Now, another ‘expert’ in this field has stepped in to claim that drinking even tiny amounts of wine significan­tly increases the risk of cancer. In three episodes of BBC Radio 4’s You And Yours this week, Dr Michael Mosley argues that the rather modest government guidelines of what it is safe to drink are excessive.

He suggests that a woman who drinks just one bottle of wine over a week increases her risk of breast cancer by 10 per cent. Like all such statistics, this is difficult to make much sense of, but it sounds bad. Dr Mosley also contends that very occasional short bursts of 20 seconds of activity are preferable to half an hour of exercise a day, as prescribed by the NHS.

Is he right? I haven’t the faintest idea. In one corner are Dr Mosley and lots of other doctors who are effectivel­y saying we shouldn’t drink alcohol at all. In the opposite corner are other so- called experts who assert a couple of glasses a day are probably beneficial, and certainly not harmful.
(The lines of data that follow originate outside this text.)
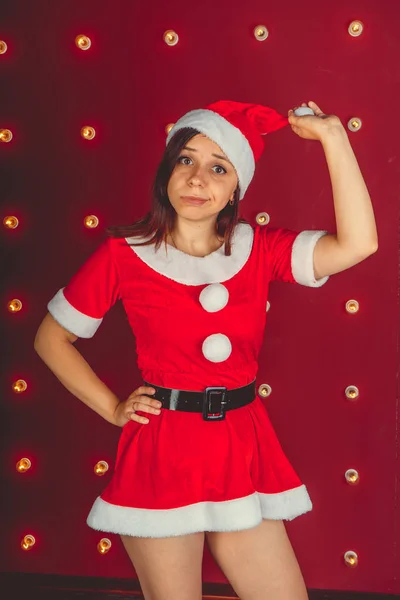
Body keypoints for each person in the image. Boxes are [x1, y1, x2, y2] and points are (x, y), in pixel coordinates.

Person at [34, 99, 378, 600]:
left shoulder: (259, 247)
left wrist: (333, 137)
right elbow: (51, 338)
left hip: (241, 447)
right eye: (186, 160)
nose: (197, 179)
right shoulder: (124, 252)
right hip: (163, 454)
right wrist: (112, 408)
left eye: (218, 167)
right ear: (167, 171)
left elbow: (358, 244)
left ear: (237, 187)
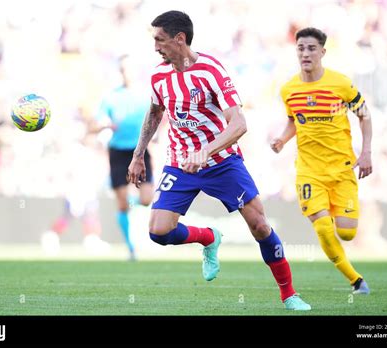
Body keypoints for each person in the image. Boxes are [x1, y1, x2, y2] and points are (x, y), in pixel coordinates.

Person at [127, 10, 311, 310]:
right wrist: (138, 156)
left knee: (260, 226)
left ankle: (289, 294)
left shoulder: (211, 71)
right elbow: (155, 112)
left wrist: (205, 152)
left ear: (179, 39)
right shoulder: (159, 76)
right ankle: (209, 237)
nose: (155, 47)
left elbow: (239, 124)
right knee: (158, 232)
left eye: (160, 40)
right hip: (180, 162)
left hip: (222, 162)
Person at [271, 27, 372, 295]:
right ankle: (356, 280)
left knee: (347, 232)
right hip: (309, 172)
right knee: (324, 228)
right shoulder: (289, 89)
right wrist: (282, 139)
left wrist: (366, 153)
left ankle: (352, 269)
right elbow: (295, 120)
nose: (305, 53)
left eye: (311, 48)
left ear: (322, 52)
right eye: (301, 48)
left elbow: (365, 115)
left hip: (341, 169)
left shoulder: (341, 84)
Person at [93, 54, 154, 260]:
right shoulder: (111, 97)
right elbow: (96, 123)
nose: (128, 72)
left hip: (141, 150)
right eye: (124, 69)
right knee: (121, 203)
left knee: (146, 199)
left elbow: (159, 116)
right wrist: (104, 125)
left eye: (131, 68)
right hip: (118, 151)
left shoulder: (147, 95)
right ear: (121, 72)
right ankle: (131, 248)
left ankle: (133, 212)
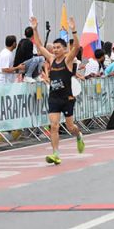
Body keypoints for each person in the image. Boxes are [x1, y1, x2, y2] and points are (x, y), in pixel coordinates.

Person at [30, 16, 85, 165]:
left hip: (67, 99)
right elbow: (39, 46)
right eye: (54, 48)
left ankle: (78, 135)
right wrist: (35, 29)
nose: (55, 50)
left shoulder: (68, 60)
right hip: (54, 98)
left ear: (64, 49)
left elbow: (77, 47)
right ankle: (55, 154)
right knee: (54, 126)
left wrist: (74, 30)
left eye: (58, 47)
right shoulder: (51, 59)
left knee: (70, 127)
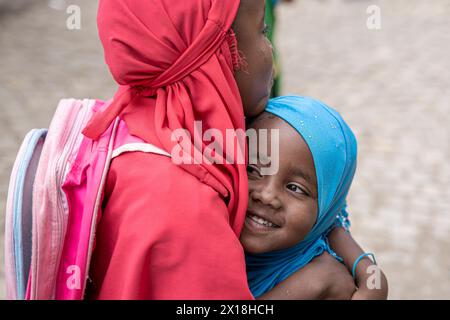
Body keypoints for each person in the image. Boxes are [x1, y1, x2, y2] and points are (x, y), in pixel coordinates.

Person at [242, 96, 388, 299]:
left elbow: (374, 280)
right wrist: (312, 283)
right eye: (252, 169)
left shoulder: (336, 287)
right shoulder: (321, 279)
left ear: (327, 209)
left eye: (296, 188)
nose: (266, 195)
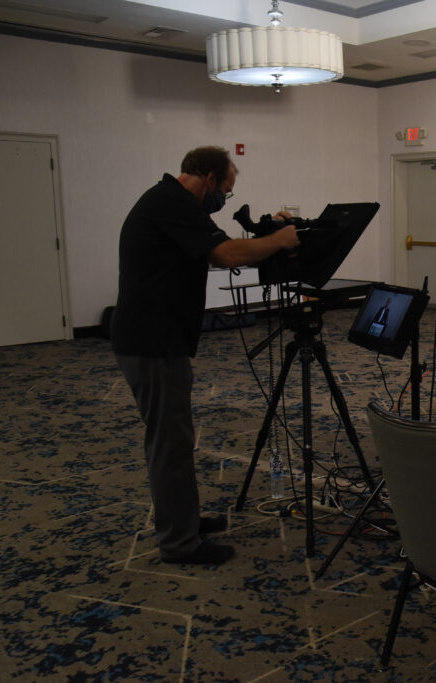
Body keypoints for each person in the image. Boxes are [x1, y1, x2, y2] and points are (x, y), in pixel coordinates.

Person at [111, 146, 300, 566]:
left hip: (156, 338)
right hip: (152, 342)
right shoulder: (172, 203)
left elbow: (222, 247)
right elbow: (226, 254)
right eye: (226, 191)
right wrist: (280, 240)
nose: (223, 200)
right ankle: (179, 543)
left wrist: (267, 234)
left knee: (174, 438)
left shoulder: (171, 201)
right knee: (170, 443)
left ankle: (183, 521)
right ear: (210, 178)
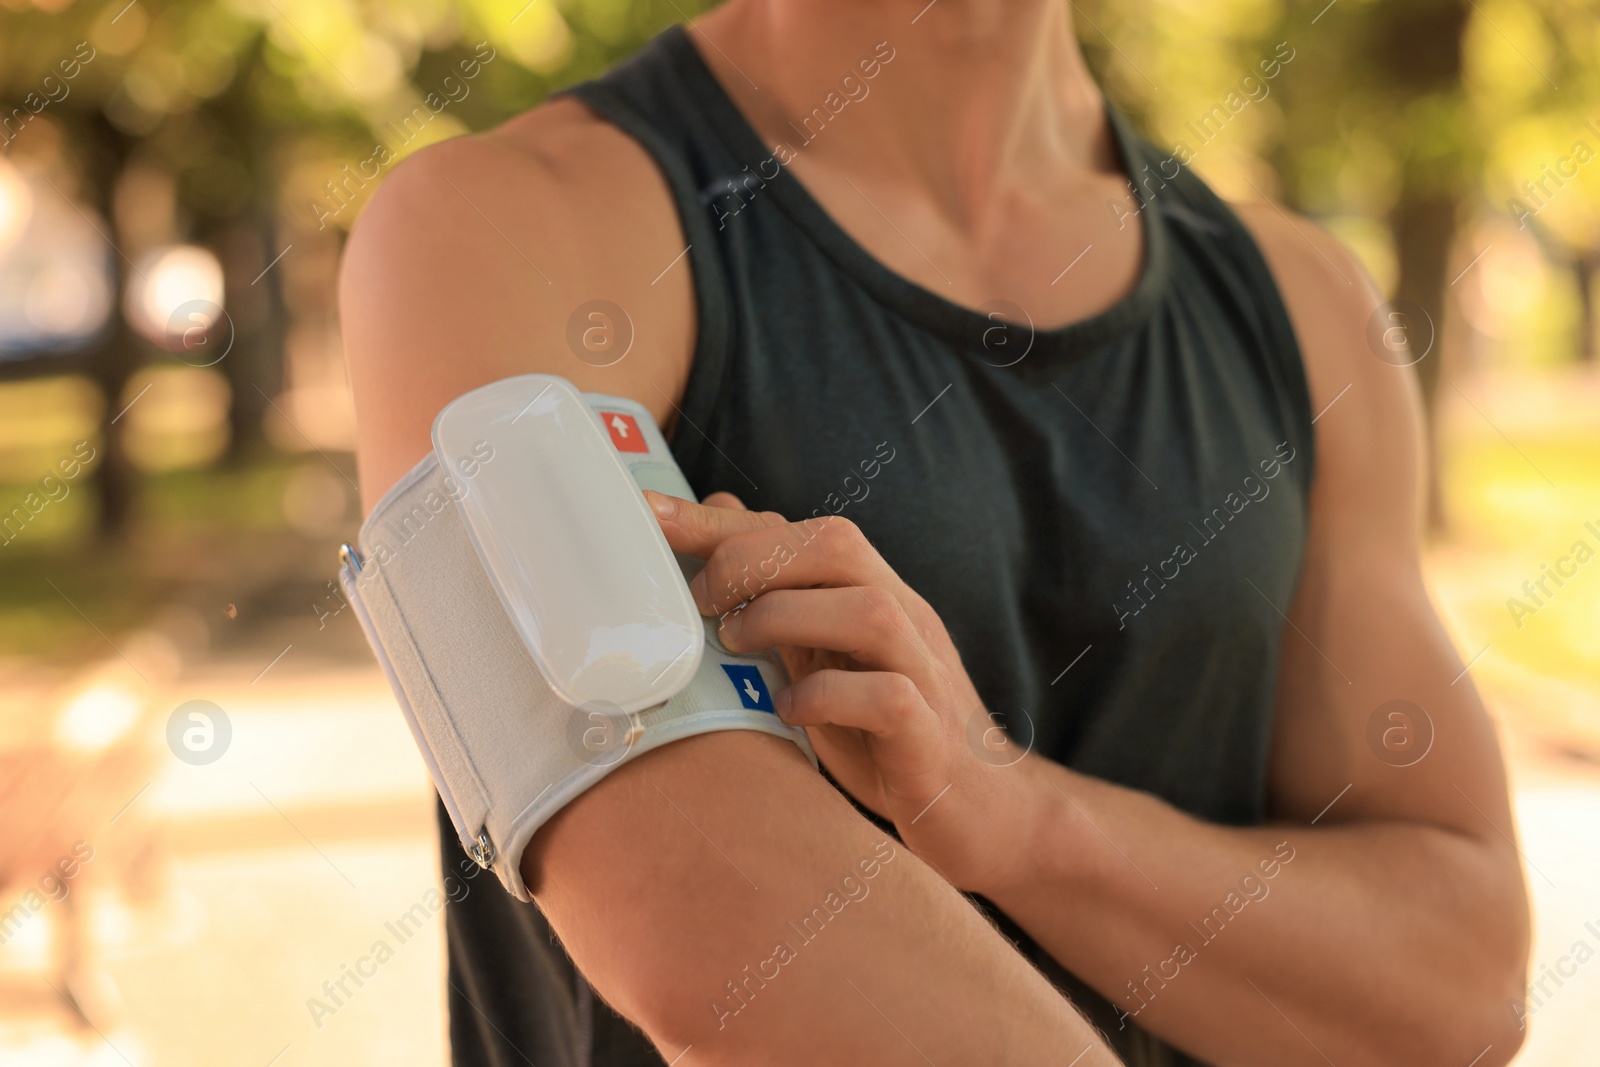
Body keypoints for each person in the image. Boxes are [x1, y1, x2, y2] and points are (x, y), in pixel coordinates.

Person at [337, 1, 1531, 1063]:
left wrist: (1026, 822)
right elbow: (710, 952)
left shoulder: (1307, 308)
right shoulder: (492, 234)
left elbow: (1460, 986)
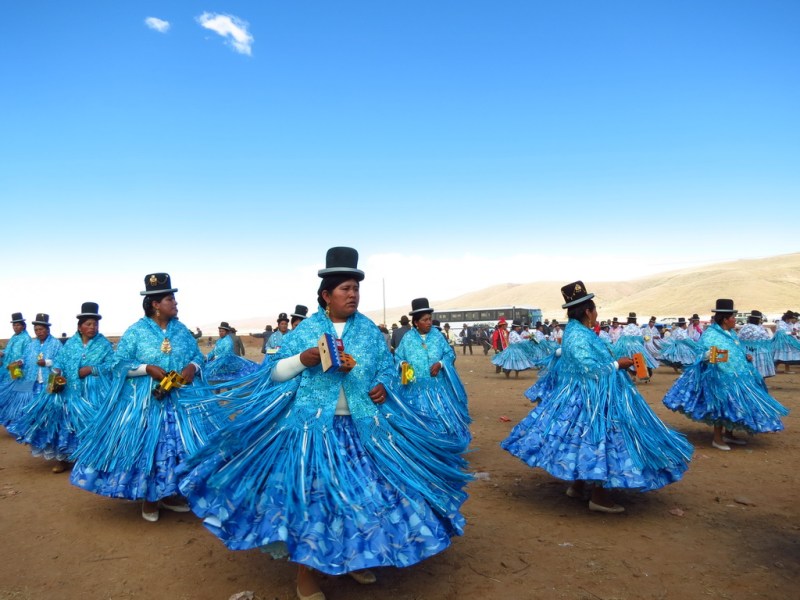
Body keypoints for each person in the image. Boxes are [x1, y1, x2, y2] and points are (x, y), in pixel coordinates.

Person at [177, 247, 468, 600]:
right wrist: (303, 358)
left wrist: (383, 385)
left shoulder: (369, 332)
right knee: (314, 502)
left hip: (364, 429)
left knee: (365, 499)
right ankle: (306, 574)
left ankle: (357, 557)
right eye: (346, 289)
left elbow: (387, 369)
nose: (353, 294)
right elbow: (275, 373)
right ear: (326, 295)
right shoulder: (307, 331)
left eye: (356, 288)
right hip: (313, 431)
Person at [502, 281, 693, 513]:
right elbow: (587, 369)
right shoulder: (579, 335)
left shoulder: (576, 331)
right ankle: (599, 497)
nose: (596, 314)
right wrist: (617, 364)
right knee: (603, 439)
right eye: (595, 310)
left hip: (584, 395)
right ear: (587, 311)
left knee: (584, 439)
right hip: (591, 398)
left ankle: (579, 485)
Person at [70, 273, 217, 523]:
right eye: (170, 299)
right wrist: (147, 368)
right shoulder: (135, 332)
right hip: (146, 403)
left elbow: (197, 356)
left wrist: (192, 367)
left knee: (177, 448)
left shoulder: (182, 331)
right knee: (153, 447)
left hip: (182, 401)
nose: (175, 303)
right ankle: (150, 498)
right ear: (155, 304)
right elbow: (118, 364)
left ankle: (170, 494)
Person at [663, 299, 788, 451]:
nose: (735, 320)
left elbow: (736, 349)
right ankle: (717, 438)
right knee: (721, 404)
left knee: (733, 405)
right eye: (733, 317)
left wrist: (745, 355)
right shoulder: (711, 334)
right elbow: (701, 352)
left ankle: (729, 433)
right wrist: (711, 355)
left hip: (737, 375)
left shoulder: (732, 334)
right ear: (725, 319)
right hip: (719, 376)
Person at [9, 303, 113, 473]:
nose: (92, 327)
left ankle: (89, 459)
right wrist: (56, 370)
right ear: (80, 327)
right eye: (88, 324)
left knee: (91, 424)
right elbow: (60, 361)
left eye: (95, 324)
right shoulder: (71, 344)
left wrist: (91, 369)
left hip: (94, 392)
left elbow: (112, 365)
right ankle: (63, 458)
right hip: (69, 390)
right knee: (65, 422)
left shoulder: (104, 345)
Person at [394, 298, 471, 450]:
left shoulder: (437, 336)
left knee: (442, 420)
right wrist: (403, 364)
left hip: (438, 389)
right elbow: (397, 356)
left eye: (430, 319)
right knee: (420, 423)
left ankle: (444, 449)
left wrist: (440, 364)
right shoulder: (407, 338)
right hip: (414, 390)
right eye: (425, 320)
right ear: (416, 322)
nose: (429, 322)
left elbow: (449, 354)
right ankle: (425, 451)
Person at [1, 313, 62, 429]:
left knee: (47, 409)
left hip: (49, 381)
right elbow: (25, 357)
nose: (38, 332)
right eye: (36, 330)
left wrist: (47, 362)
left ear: (48, 330)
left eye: (41, 329)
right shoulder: (32, 345)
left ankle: (46, 431)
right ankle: (29, 430)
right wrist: (20, 362)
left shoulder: (56, 344)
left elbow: (62, 361)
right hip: (32, 381)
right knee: (27, 406)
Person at [613, 312, 659, 380]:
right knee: (637, 361)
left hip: (625, 346)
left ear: (628, 320)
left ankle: (631, 375)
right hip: (636, 346)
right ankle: (637, 374)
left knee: (625, 360)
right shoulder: (637, 328)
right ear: (635, 320)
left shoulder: (625, 328)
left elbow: (620, 339)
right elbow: (641, 339)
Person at [737, 310, 775, 379]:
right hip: (758, 351)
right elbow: (767, 338)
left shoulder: (744, 328)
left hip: (746, 350)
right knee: (760, 371)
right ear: (758, 320)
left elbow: (739, 338)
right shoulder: (760, 329)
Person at [0, 313, 31, 388]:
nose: (15, 327)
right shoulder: (13, 337)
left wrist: (19, 361)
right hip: (8, 366)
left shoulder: (26, 338)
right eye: (14, 325)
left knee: (14, 387)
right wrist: (2, 353)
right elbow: (9, 351)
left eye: (18, 325)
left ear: (23, 326)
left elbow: (28, 354)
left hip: (18, 367)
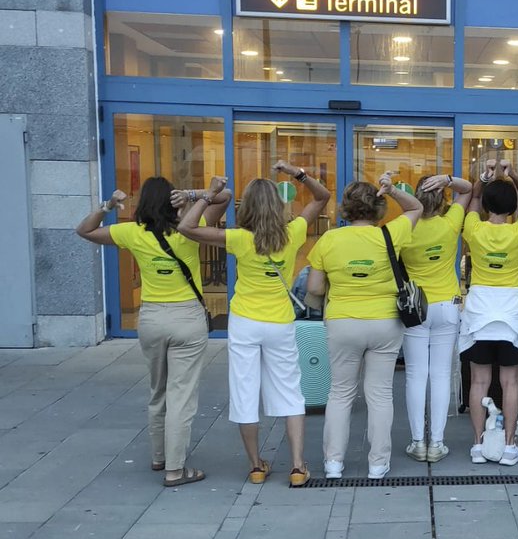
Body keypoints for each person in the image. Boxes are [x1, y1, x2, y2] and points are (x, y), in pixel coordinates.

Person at [179, 161, 330, 487]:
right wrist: (295, 172)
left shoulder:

As in the case of obesity, the wise course is surely to disregard conflictin­g advice, at any rate until they all agree — if they ever do. Isn’t it possible that most of us understand our own bodies at least as well as those who are forever instructin­g us what we should do with them?

My body is telling me that it doesn’t want to see another drop of alcohol for at least a month, and when it does it would appreciate a rather greater show of restraint than hitherto. As for weight, despite the lure of greater longevity dangled by those scientists in Maryland, my body is firmly on the side of losing it.

WE SHOULD trust ourselves. Most of us know what we need to do to safeguard our health. The only thing standing in our way is lack of willpower. Only we can supply that. Doctors can’t.

There are two main factors driving the often conflictin­g medical advice that swirls around the media. One is that scientists need to justify their funding by having their work mentioned as widely as possible.

The other is that some of them — I make no such accusation against Dr Mosley — have little faith in people’s ability to do what is best for themselves, and really want the State to direct and control our lives. Their favourite devices are to induce guilt and fear.

Yet, as I have argued, many of them can’t agree among themselves — not that this precludes them from continuing to adduce research that is declared to have proven this or that conclusion. I don’t doubt that these experts may be perfectly altruistic, but that doesn’t make them right.

The most powerful argument against the puritan zealots who don’t want us to drink, and would like us to subsist on a diet of boiled sprouts and lentils, is that their ideal world would be a thoroughly miserable one, and life in it scarcely worth living.

What is more uplifting to the spirit than a convivial glass of wine with friends? This is the crucial but immeasurab­le benefit which so many of the supposed experts with all their research miss out.

I hesitate to offer any health advice, being wholly unqualifie­d to do so, but I do have a little advice about dealing with the ever-growing band of health bullies who so relish telling us how to live our lives.

Ignore them. Listen to what your own body is telling you. It must be possible to be healthy and have a good time.